▶ _Work required_: Copy out all of the material below with each "values" switched to "readings" and everything else unchanged. Leave out the pictures.

▶ _Data listing_:
* * * * * * * * *

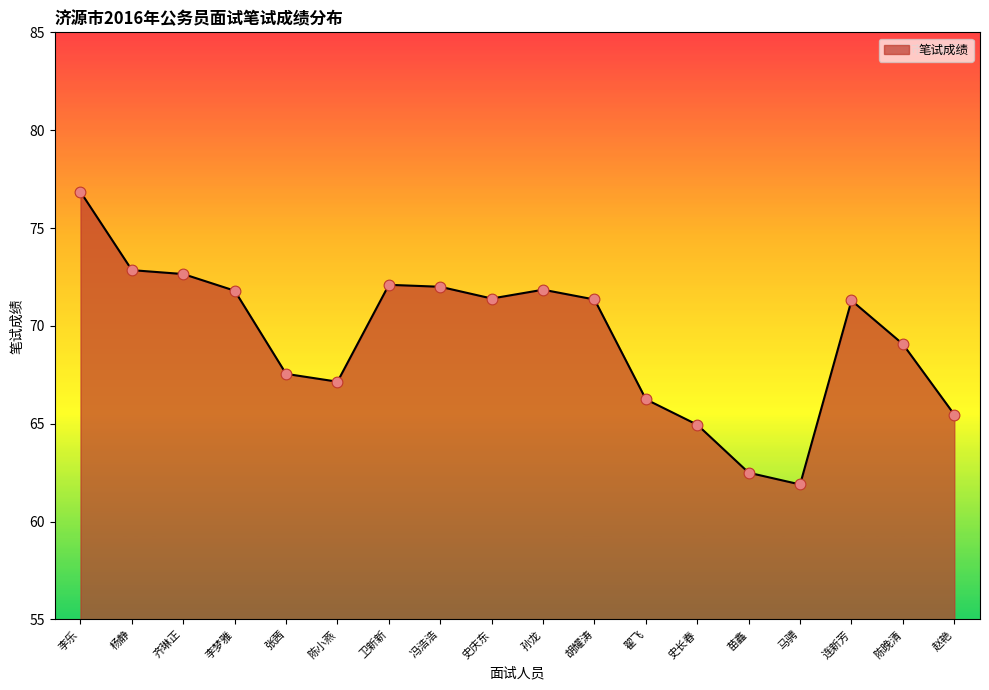

What is the change in value from 杨静 to 史长春?

-7.9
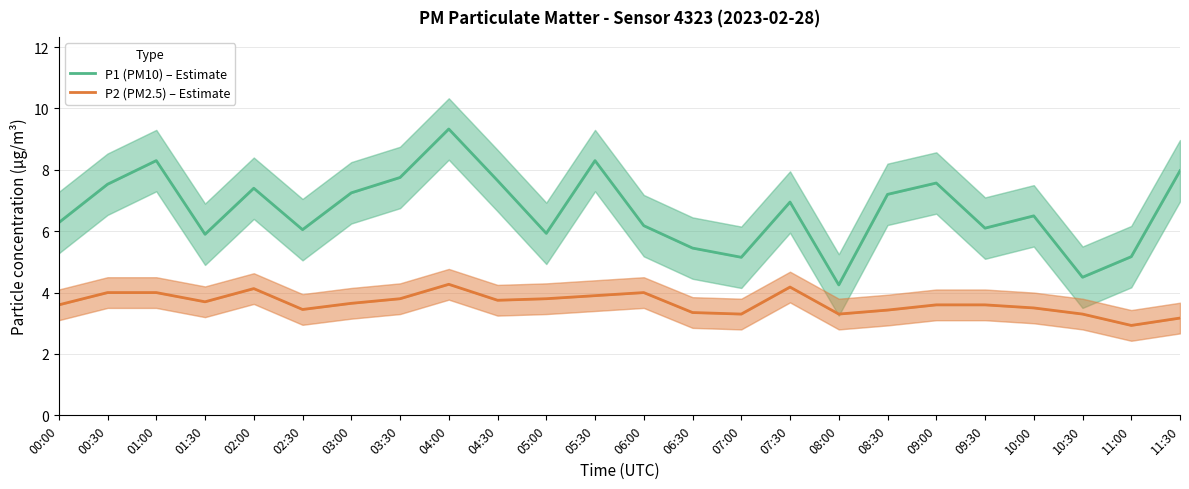

List the series in order of their overall mean, highest first.

P1 (PM10) – Estimate, P2 (PM2.5) – Estimate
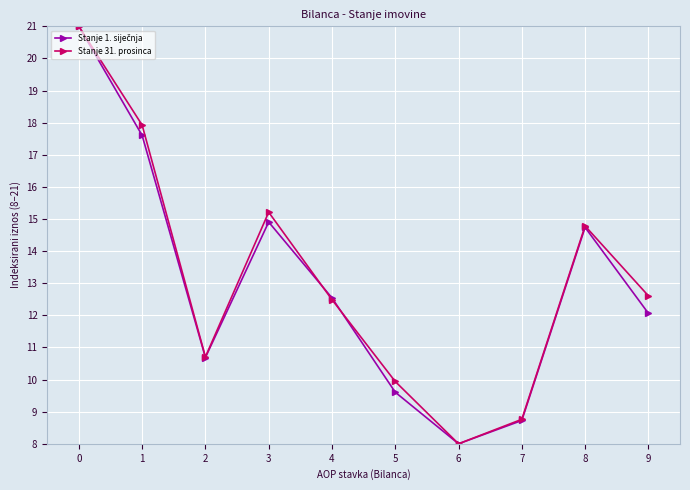

What is the sum of all Stanje 31. prosinca values?

131.4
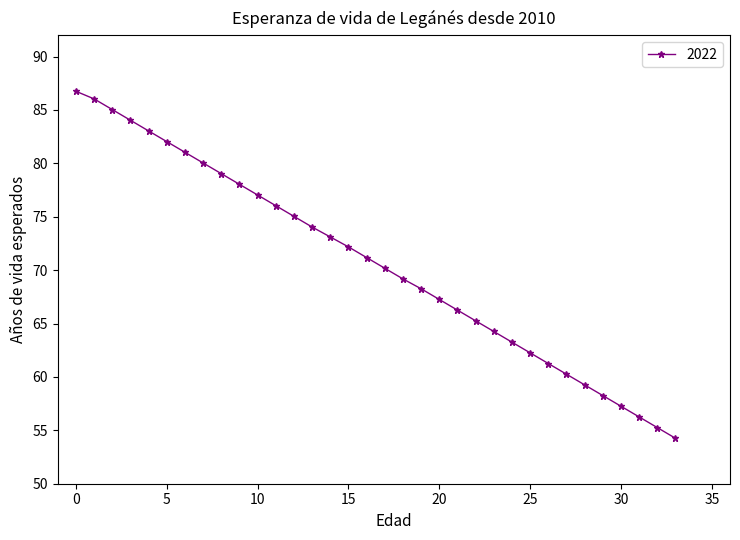

True or false: there are more than 2 points higher than both neighbors.

False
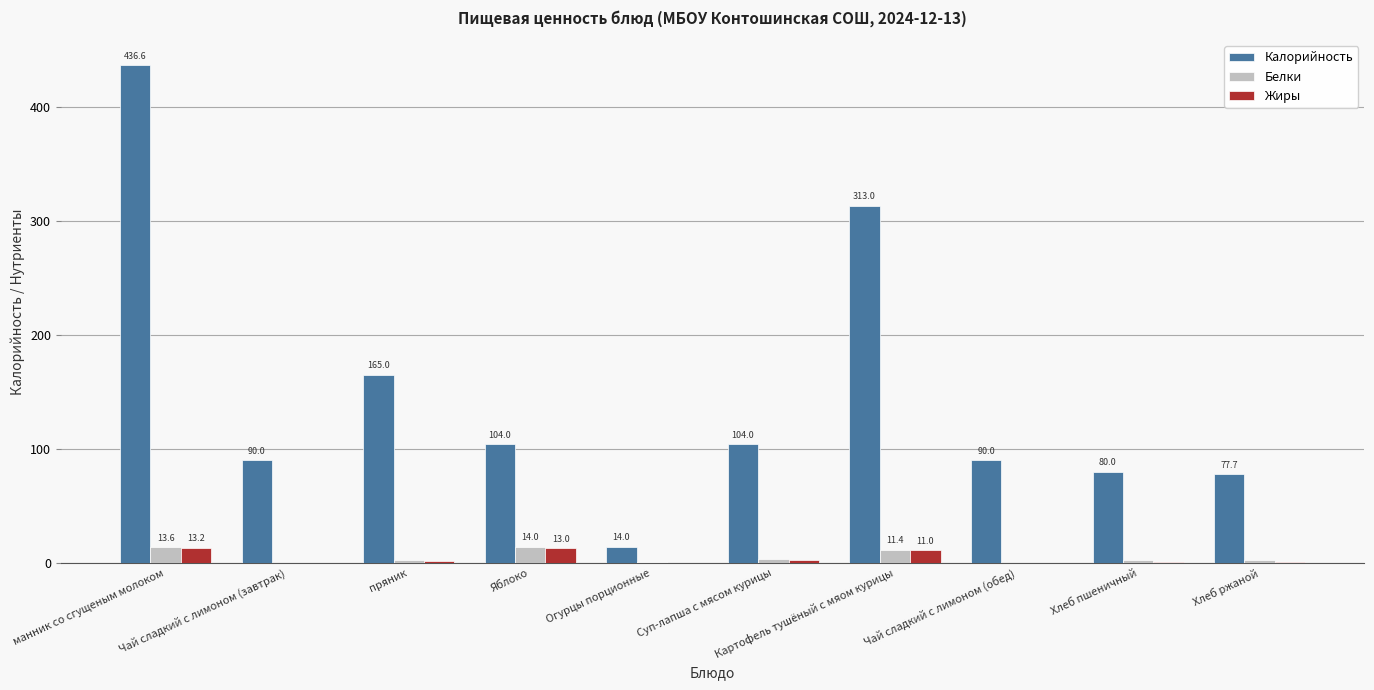

How many groups of bars are there?

10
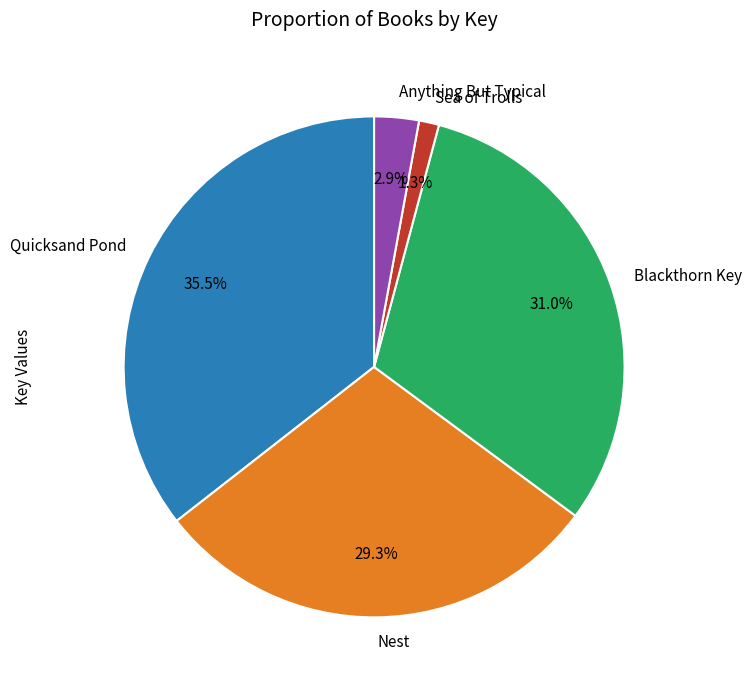

Combined, do Quicksand Pond and Sea of Trolls account for over 50%?

No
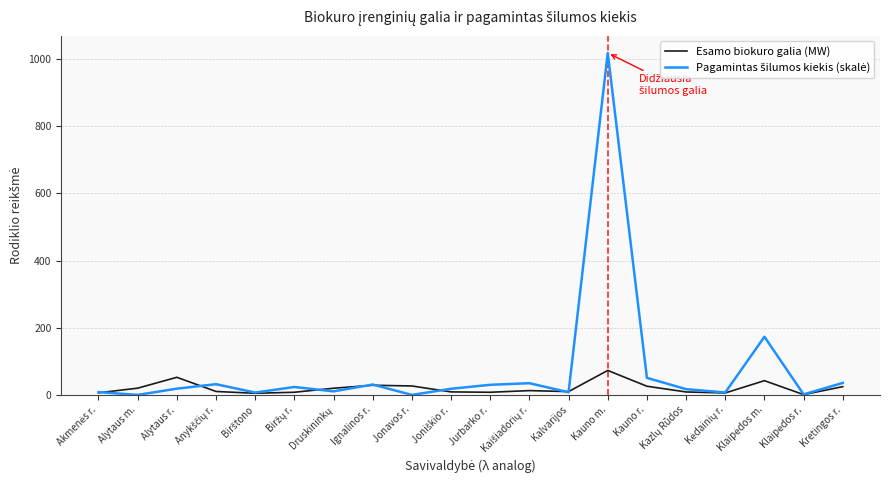

In Esamo biokuro galia (MW), how many points are lower than both neighbors (excluding endpoints)?

5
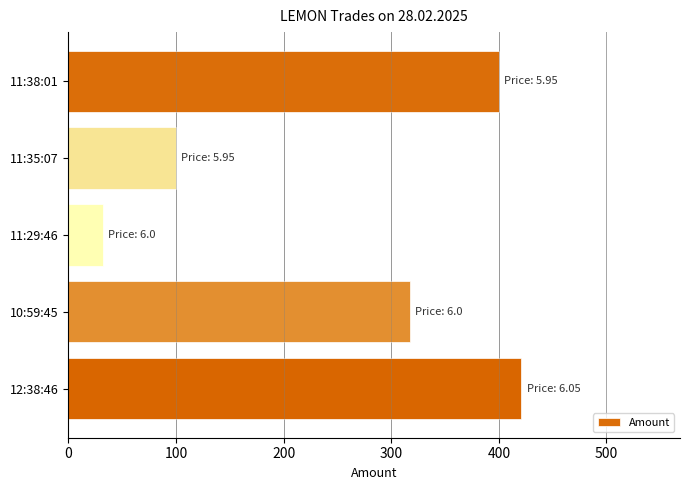

The value at 11:29:46 is 55. True or false?

False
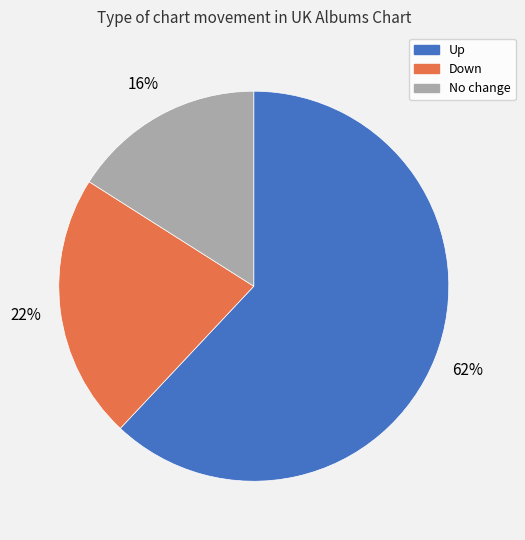

Approximately how many times larger is the value at Down compared to No change?

1.4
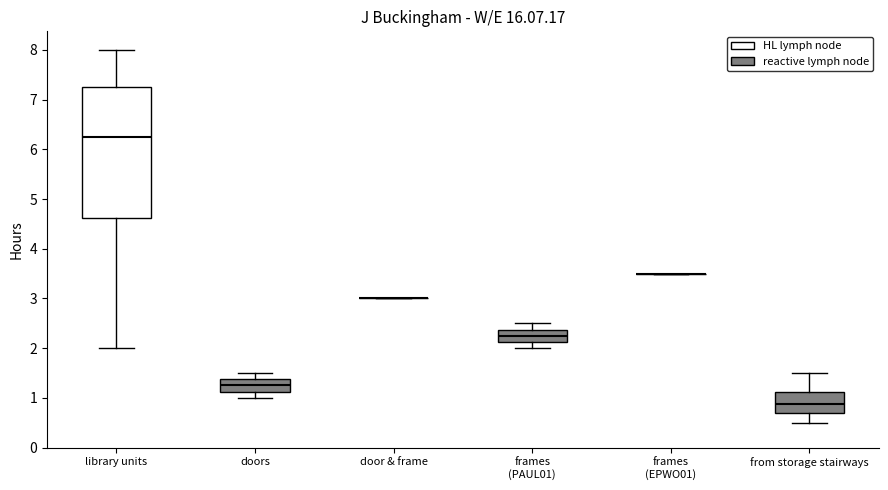

Reading left to right, transcribe this box plot: for each box, give where its median line is, the range the box spans, and where its two whiskers end, as read against the y-axis. The values are not printed on the chart, so give them approximately, as read against the axis.

library units: median 6.3, box 4.6 to 7.3, whiskers 2.0 to 8.0
doors: median 1.3, box 1.1 to 1.4, whiskers 1.0 to 1.5
door & frame: box collapsed to a line at 3.0, whiskers 3.0 to 3.0
frames (PAUL01): median 2.3, box 2.1 to 2.4, whiskers 2.0 to 2.5
frames (EPWO01): box collapsed to a line at 3.5, whiskers 3.5 to 3.5
from storage stairways: median 0.9, box 0.7 to 1.1, whiskers 0.5 to 1.5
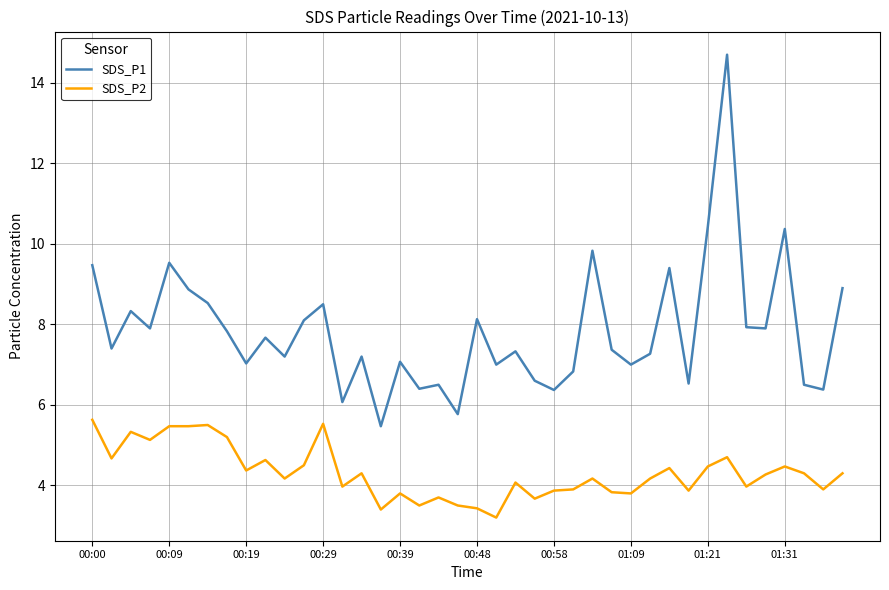

List the series in order of their peak value, lowest first.

SDS_P2, SDS_P1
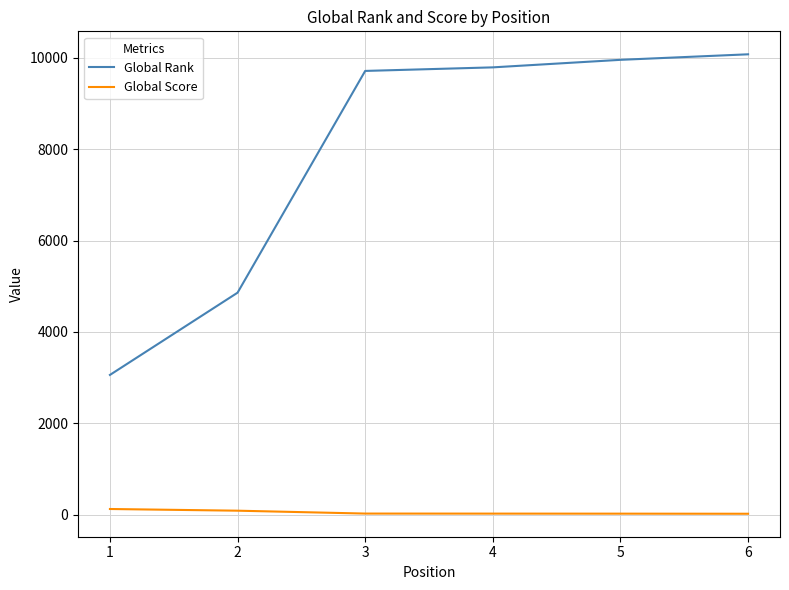

What is the spread (max minus min) of values at 2?

4774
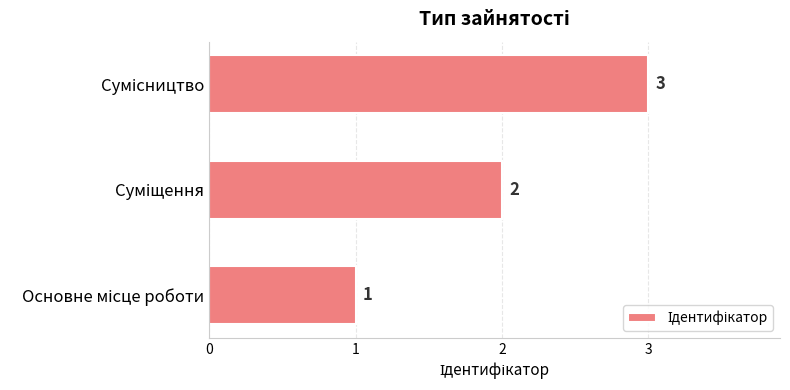

How many values are between 1 and 3?

3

* * * * * * * * *

▶ _Your response_:
What is the change in value from 杨静 to 史长春?

-7.9

List the series in order of their overall mean, highest first.

P1 (PM10) – Estimate, P2 (PM2.5) – Estimate

What is the sum of all Stanje 31. prosinca readings?

131.4

True or false: there are more than 2 points higher than both neighbors.

False

How many groups of bars are there?

10

Combined, do Quicksand Pond and Sea of Trolls account for over 50%?

No

In Esamo biokuro galia (MW), how many points are lower than both neighbors (excluding endpoints)?

5

The value at 11:29:46 is 55. True or false?

False

Approximately how many times larger is the value at Down compared to No change?

1.4

Reading left to right, transcribe this box plot: for each box, give where its median line is, the range the box spans, and where its two whiskers end, as read against the y-axis. The readings are not printed on the chart, so give them approximately, as read against the axis.

library units: median 6.3, box 4.6 to 7.3, whiskers 2.0 to 8.0
doors: median 1.3, box 1.1 to 1.4, whiskers 1.0 to 1.5
door & frame: box collapsed to a line at 3.0, whiskers 3.0 to 3.0
frames (PAUL01): median 2.3, box 2.1 to 2.4, whiskers 2.0 to 2.5
frames (EPWO01): box collapsed to a line at 3.5, whiskers 3.5 to 3.5
from storage stairways: median 0.9, box 0.7 to 1.1, whiskers 0.5 to 1.5

List the series in order of their peak value, lowest first.

SDS_P2, SDS_P1

What is the spread (max minus min) of readings at 2?

4774

How many readings are between 1 and 3?

3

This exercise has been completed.